In the middle of this is the BBC, which at times of crisis has often become the de-facto state broadcaster. More recently there are some signs of it being more independent. When Emily Maitlis attacked the idea that COVID-19 was a great leveler, she received some criticism, but not too much because Newsnight does not appear on the BBC's most popular channel. In contrast the Panorama programme does, and when it did a very good investigation into the failure to provide doctors, nurses and care home workers with sufficient protective equipment, this received extensive criticisism by the DP-media and the government.

The BBC is an important check on DP-media in the UK, because most people who read the right wing press also watch the BBC. This is why the current government, in place because of the efforts of the DP-media, initially proposed to attack the way the BBC was financed as a way of diminishing the organisation. Although many on the left are deeply unhappy about the BBC because of its MC-media type bias against Corbyn, it remains an important bulwark against the power of the DP-media.  

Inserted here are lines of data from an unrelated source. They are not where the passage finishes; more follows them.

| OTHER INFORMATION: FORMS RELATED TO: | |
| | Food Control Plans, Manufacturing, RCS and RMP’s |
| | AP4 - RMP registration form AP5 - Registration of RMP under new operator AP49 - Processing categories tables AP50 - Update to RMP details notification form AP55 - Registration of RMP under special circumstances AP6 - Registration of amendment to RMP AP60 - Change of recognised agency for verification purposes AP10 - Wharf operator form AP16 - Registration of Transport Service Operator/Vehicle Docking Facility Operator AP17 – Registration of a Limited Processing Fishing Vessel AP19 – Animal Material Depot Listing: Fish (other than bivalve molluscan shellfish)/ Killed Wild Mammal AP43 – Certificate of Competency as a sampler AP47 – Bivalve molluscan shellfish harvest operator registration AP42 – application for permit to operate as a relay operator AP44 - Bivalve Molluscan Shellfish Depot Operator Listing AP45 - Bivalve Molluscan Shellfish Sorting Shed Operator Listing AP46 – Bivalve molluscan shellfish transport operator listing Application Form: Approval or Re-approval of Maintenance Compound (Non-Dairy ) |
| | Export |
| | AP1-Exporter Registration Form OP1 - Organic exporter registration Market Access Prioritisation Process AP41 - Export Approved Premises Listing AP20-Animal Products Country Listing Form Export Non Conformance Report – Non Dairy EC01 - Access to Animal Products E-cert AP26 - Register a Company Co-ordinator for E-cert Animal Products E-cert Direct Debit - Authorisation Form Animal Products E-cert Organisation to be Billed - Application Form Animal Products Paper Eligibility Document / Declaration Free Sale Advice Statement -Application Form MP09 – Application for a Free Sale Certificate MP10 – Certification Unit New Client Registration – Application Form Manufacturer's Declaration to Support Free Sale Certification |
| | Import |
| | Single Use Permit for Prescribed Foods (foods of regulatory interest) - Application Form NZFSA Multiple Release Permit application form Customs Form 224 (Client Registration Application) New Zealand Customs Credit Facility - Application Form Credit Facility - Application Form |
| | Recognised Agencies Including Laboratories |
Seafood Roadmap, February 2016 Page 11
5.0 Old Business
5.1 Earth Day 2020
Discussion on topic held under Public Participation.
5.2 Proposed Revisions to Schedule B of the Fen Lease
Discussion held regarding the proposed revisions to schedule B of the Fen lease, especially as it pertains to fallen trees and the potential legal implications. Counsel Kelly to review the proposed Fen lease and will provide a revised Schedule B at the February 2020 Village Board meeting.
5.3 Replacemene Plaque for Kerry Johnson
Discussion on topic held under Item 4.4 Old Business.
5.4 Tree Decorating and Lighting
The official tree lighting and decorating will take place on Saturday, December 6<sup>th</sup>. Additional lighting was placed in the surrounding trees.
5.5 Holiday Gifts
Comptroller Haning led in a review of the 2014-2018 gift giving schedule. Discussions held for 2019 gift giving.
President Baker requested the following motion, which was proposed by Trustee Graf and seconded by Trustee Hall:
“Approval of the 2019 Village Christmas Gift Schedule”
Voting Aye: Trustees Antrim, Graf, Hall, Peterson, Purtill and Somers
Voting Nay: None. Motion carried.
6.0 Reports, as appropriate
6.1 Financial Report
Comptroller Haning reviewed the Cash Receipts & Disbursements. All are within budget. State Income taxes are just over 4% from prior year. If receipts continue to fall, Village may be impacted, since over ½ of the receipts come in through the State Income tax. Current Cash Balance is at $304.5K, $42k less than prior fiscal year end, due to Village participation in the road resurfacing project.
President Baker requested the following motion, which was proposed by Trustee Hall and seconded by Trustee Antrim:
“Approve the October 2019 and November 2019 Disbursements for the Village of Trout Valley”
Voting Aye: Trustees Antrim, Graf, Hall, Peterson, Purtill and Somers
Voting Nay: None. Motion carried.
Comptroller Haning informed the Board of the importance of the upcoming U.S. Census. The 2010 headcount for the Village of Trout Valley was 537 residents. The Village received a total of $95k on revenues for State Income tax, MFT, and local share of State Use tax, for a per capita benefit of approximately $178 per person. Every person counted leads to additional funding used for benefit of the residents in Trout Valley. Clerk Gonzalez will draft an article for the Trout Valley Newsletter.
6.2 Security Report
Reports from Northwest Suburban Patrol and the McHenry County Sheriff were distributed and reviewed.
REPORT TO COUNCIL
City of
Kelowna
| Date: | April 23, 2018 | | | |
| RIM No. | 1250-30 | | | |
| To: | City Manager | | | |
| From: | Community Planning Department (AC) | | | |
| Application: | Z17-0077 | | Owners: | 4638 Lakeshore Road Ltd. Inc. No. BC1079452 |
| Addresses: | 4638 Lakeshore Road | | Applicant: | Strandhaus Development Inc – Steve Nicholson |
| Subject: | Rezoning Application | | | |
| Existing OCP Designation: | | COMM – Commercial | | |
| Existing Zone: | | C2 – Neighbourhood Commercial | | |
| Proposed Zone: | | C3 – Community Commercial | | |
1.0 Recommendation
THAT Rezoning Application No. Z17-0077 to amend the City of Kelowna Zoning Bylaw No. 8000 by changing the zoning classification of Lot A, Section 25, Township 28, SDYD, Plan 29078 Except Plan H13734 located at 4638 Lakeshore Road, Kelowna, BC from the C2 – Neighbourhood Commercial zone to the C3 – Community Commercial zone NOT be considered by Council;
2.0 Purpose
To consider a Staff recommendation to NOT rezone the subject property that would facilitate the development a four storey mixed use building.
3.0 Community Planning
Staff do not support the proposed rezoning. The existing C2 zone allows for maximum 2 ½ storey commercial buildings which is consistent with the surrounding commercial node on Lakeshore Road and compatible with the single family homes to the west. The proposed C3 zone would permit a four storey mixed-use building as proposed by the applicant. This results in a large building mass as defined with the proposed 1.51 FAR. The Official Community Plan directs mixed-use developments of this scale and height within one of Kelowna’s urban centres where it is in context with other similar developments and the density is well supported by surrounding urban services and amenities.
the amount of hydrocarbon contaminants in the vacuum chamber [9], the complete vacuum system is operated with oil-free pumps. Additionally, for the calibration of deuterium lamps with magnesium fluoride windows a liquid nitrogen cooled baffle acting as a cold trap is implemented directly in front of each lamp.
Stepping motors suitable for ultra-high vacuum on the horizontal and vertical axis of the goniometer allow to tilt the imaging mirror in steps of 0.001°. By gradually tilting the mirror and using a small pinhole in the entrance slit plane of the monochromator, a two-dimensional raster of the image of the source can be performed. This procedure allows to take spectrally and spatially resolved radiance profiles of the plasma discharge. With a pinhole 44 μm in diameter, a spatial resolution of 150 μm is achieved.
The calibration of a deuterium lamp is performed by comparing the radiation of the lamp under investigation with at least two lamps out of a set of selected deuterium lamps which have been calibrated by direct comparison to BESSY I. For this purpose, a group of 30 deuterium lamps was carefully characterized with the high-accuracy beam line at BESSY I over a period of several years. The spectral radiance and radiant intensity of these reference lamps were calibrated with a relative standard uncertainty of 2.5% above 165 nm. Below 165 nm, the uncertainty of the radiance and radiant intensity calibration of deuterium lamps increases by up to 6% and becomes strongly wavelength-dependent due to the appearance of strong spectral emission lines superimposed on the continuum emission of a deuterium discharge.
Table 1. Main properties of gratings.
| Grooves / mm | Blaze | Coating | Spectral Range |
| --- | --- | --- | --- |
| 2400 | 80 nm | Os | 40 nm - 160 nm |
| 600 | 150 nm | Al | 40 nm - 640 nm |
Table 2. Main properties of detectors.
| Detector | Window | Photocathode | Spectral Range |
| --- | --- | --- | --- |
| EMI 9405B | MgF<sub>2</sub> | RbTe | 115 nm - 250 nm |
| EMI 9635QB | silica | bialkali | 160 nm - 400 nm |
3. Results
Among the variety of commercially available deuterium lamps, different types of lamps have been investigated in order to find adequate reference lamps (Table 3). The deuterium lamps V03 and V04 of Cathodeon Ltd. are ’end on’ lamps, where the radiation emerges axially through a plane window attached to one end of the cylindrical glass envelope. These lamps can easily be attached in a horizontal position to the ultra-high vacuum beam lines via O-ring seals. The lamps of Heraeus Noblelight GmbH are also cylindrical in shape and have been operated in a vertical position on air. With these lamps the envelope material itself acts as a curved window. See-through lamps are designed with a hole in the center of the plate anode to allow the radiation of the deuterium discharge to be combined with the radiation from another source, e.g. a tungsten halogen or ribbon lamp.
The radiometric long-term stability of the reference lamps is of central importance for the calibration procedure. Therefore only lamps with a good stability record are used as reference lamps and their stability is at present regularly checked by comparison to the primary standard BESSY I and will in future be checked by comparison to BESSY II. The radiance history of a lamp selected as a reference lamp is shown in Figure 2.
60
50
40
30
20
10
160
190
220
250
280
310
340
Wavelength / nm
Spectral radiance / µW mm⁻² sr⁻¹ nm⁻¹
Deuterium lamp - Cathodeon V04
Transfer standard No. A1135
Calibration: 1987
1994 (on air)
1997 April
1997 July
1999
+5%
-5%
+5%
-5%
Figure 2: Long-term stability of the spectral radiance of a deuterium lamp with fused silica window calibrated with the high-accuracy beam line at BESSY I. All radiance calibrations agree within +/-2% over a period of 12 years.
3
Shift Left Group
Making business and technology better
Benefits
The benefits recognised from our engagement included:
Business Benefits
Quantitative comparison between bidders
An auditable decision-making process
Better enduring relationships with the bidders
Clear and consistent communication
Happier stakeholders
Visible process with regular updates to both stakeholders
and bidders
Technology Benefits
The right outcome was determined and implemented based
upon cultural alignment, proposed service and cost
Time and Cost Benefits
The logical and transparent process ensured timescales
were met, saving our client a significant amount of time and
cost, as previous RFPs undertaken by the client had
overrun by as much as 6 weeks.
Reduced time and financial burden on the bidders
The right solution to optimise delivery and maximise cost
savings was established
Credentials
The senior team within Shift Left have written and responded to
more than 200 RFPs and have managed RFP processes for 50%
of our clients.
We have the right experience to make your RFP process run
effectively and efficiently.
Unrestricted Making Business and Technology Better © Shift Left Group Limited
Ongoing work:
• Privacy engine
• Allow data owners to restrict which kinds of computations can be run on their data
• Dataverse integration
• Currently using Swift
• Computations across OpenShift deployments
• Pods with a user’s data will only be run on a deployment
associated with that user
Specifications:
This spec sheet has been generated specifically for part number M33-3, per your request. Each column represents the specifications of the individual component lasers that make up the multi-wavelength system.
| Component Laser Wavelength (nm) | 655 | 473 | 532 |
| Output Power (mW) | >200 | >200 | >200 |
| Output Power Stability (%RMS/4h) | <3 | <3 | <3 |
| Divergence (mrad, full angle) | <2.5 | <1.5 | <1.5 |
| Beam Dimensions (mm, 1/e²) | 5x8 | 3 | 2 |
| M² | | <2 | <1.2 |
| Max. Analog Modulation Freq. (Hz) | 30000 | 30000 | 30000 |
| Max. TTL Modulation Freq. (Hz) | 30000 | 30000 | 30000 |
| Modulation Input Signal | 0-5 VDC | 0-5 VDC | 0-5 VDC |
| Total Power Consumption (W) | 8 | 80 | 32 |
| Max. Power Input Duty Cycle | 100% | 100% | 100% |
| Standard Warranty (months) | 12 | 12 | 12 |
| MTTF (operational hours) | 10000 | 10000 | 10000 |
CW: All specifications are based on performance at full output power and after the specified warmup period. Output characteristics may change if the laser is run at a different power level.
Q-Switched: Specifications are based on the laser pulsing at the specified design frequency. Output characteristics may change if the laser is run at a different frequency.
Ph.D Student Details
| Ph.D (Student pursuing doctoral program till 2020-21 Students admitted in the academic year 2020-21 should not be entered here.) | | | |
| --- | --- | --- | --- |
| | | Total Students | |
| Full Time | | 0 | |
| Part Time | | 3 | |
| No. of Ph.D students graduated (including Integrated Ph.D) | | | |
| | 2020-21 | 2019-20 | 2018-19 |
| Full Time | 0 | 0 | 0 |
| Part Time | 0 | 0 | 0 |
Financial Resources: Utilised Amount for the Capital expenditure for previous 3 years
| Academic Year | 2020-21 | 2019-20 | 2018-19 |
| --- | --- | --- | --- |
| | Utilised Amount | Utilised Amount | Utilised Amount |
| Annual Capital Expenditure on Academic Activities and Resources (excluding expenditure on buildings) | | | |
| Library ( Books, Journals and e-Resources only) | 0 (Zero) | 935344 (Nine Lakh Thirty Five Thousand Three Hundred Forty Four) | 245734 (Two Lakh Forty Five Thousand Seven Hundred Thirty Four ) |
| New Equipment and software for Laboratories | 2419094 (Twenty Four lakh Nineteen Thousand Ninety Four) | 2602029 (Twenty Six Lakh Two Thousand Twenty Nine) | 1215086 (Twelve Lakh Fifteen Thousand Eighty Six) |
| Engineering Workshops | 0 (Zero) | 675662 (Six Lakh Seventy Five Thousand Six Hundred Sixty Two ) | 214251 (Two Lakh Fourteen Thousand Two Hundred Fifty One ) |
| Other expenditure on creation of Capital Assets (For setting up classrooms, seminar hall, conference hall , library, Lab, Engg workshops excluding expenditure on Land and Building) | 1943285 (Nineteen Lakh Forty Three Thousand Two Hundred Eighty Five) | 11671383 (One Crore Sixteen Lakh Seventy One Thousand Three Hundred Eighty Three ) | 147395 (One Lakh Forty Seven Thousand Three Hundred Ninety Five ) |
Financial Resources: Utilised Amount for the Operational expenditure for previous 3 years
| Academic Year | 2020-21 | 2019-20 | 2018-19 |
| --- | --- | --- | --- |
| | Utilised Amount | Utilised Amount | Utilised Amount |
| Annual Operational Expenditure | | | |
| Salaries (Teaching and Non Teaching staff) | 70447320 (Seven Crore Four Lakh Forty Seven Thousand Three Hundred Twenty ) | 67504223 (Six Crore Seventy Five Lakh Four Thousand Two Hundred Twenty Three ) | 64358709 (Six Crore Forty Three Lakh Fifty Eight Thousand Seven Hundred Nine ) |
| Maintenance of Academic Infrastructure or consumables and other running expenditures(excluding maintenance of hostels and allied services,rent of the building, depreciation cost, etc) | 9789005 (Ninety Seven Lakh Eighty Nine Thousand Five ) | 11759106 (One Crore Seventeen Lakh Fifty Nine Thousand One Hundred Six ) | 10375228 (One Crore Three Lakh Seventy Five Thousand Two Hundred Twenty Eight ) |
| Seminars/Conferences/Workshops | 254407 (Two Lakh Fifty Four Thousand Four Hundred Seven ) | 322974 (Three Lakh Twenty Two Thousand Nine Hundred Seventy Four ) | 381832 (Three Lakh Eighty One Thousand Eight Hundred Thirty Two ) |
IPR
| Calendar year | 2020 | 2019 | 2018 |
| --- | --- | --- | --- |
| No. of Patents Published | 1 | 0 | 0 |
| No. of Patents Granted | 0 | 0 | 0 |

Amartya Sen notes that a free press meant less deaths during a famine, and as I argue here a critical media helps governments reverse obvious errors. The failure of the UK media to criticise the government’s initial herd immunity strategy indicates the limitations of a free press in the UK. However at least the MC-type media in the UK have begun to acknowledge the government's error in retrospect, which is the reason for the recent attacks against it by those in the DP-media. The foundation of this attack is that the public were losing trust in journalism because it was being critical. 

This was a classic DP-media made up story. Real fake news if you like. In this Reuters Institute study, broadcasters top a poll for the institutions that have done the best job during the pandemic, closely followed by the Guardian. In contrast the organisations that have been most uncritical towards the government, the Telegraph and Sun, get negative ratings. And even more interesting is this study, which suggests viewers want more critical coverage, not less.

There is a good reason for this attempt to make publishing data or criticism appear unhelpful or even unpatriotic. While the Financial Times maintains constant coverage of the number of deaths in major countries, the BBC does not. There is some evidence that most people think deaths have been higher in China and France than the UK. If knowledge about the UK’s relative death rate became widespread, coupled with the government’s failure to adequately protect NHS and care staff, the damage to this government - the DP-media’s government - would be for a time at least very large.